Task item: Only the lines in the entries below from the line with "Figure 3. Flowchart" to the line with "Fig 9. Magnifications of Fig", both included, belong in the answer, transcribed exactly and without pictures.

Records:
--- START ---
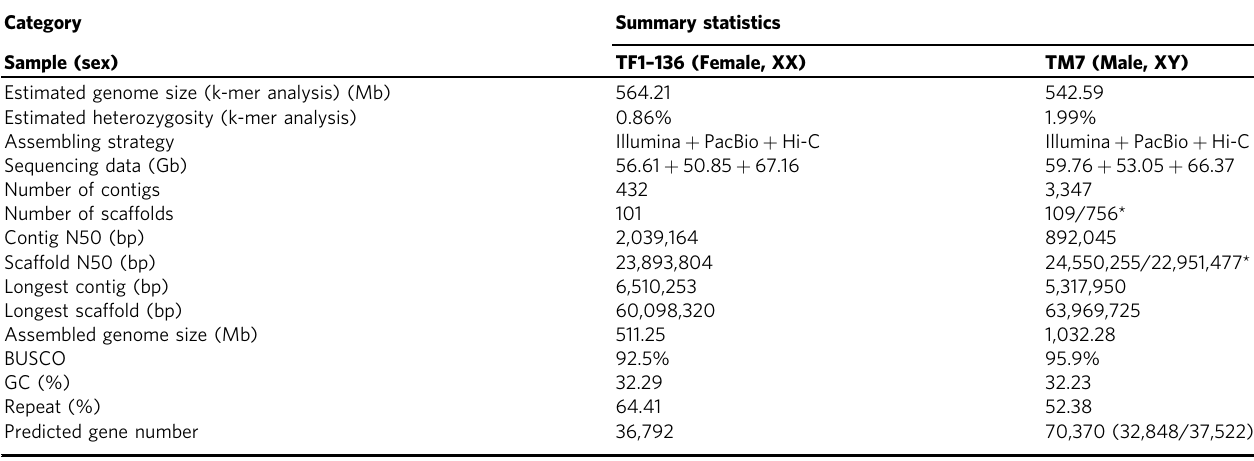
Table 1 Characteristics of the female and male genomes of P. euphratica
--- END ---
--- START ---
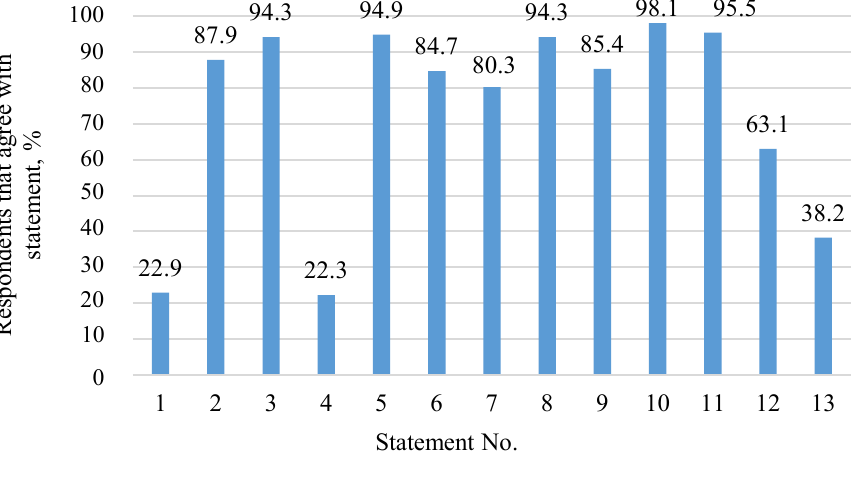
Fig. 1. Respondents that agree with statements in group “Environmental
--- END ---
--- START ---
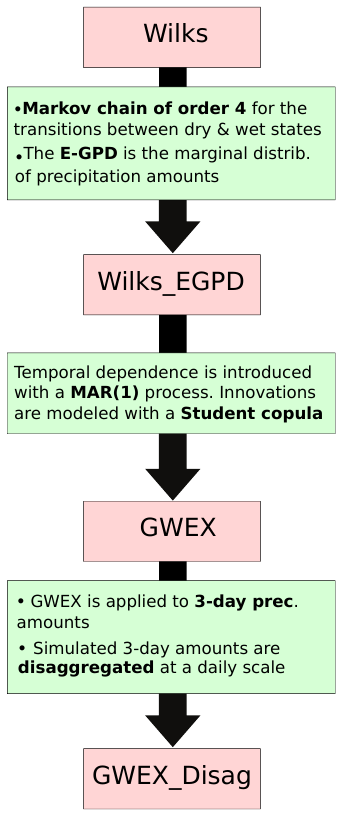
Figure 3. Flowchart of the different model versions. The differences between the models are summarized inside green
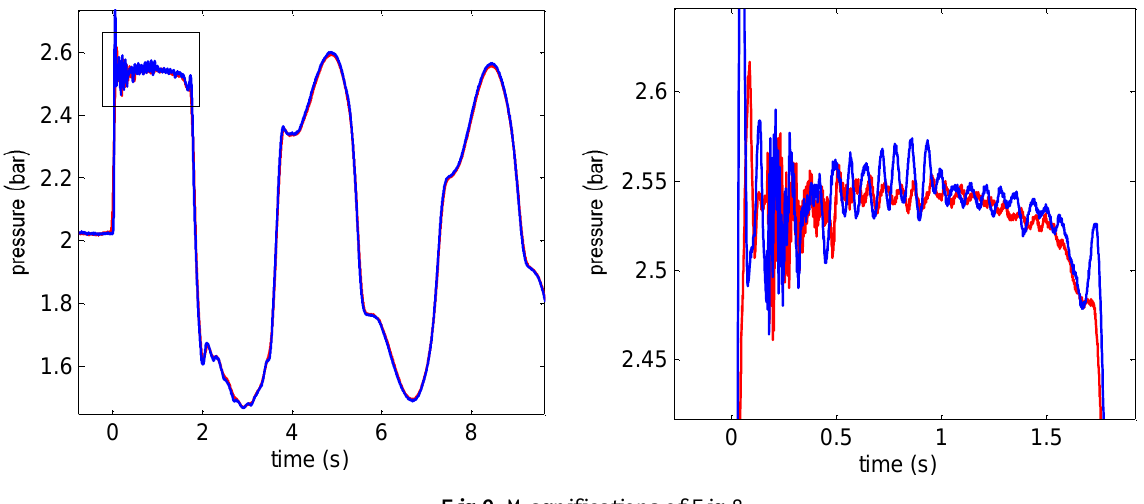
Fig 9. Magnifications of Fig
--- END ---
Result:
Figure 3. Flowchart of the different model versions. The differences between the models are summarized inside green
Fig 9. Magnifications of Fig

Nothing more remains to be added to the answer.